§ DIRECTIONS FOR THIS TASK:
Here are some records; copy every line that holds the word "think".

[Collected data]
━━━━━━━━━━
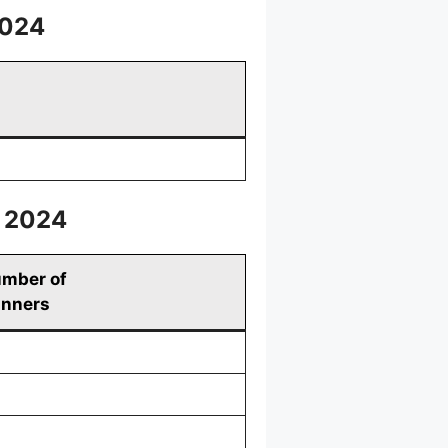
2024
, 2024
mber of
nners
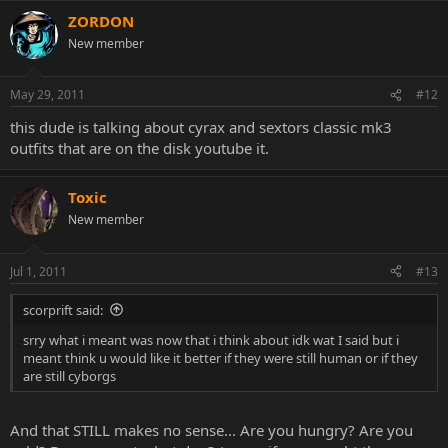
ZORDON
New member
May 29, 2011
#12
this dude is talking about cyrax and sextors classic mk3
outfits that are on the disk youtube it.
Toxic
New member
Jul 1, 2011
#13
scorprift said:
srry what i meant was now that i think about idk wat I said but i
meant think u would like it better if they were still human or if they
are still cyborgs
And that STILL makes no sense... Are you hungry? Are you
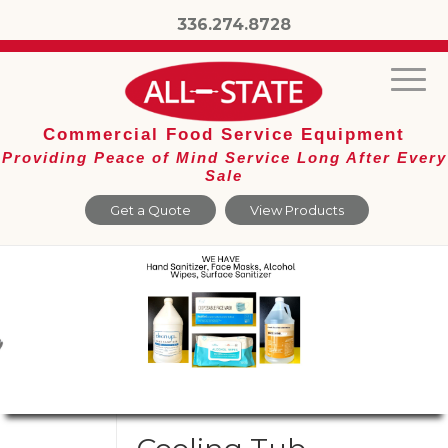
336.274.8728
Commercial Food Service Equipment
Providing Peace of Mind Service Long After Every
Sale
Get a Quote
View Products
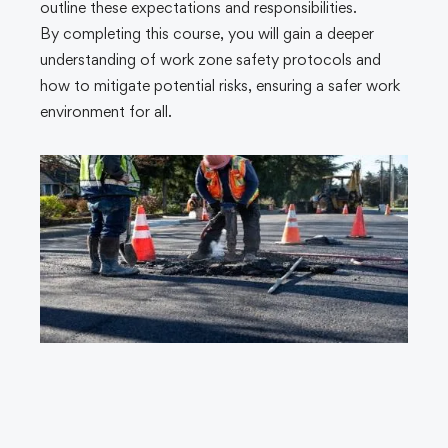
outline these expectations and responsibilities.
By completing this course, you will gain a deeper
understanding of work zone safety protocols and
how to mitigate potential risks, ensuring a safer work
environment for all.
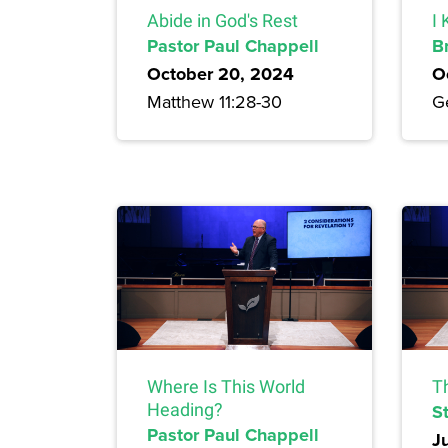
Abide in God's Rest
I
Pastor Paul Chappell
B
October 20, 2024
O
Matthew 11:28-30
G
Where Is This World
T
Heading?
S
Pastor Paul Chappell
J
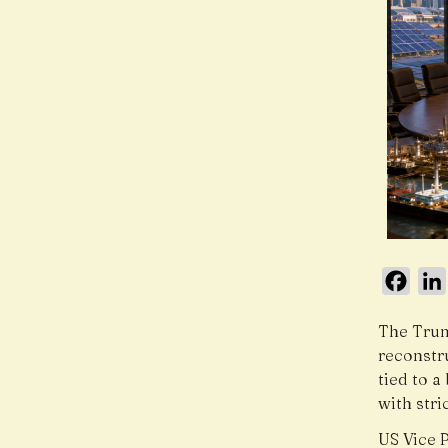
Face
The Trum
reconstr
tied to 
with str
US Vice 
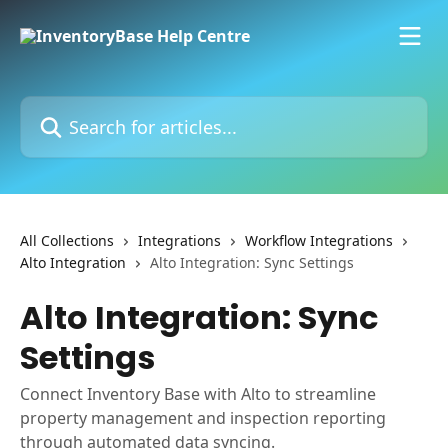
Skip to main content
Search for articles...
All Collections
Integrations
Workflow Integrations
Alto Integration
Alto Integration: Sync Settings
Alto Integration: Sync
Settings
Connect Inventory Base with Alto to streamline
property management and inspection reporting
through automated data syncing.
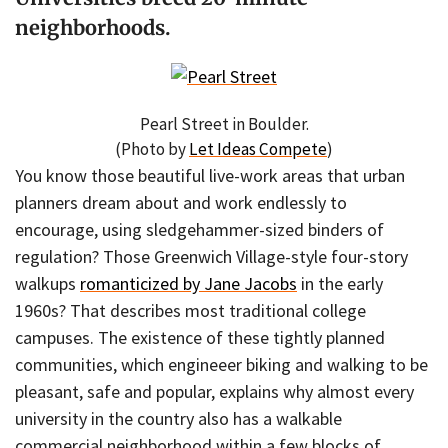
neighborhoods.
Pearl Street in Boulder.
(Photo by
Let Ideas Compete
)
You know those beautiful live-work areas that urban
planners dream about and work endlessly to
encourage, using sledgehammer-sized binders of
regulation? Those Greenwich Village-style four-story
walkups
romanticized by Jane Jacobs
in the early
1960s? That describes most traditional college
campuses. The existence of these tightly planned
communities, which engineeer biking and walking to be
pleasant, safe and popular, explains why almost every
university in the country also has a walkable
commercial neighborhood within a few blocks of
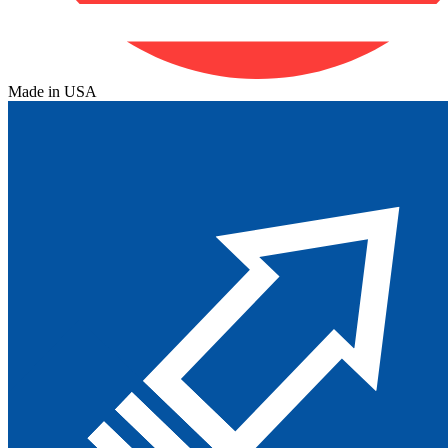
Made in USA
━━━━━━━━━━
§ RESULT BELOW:
srry what i meant was now that i think about idk wat I said but i
meant think u would like it better if they were still human or if they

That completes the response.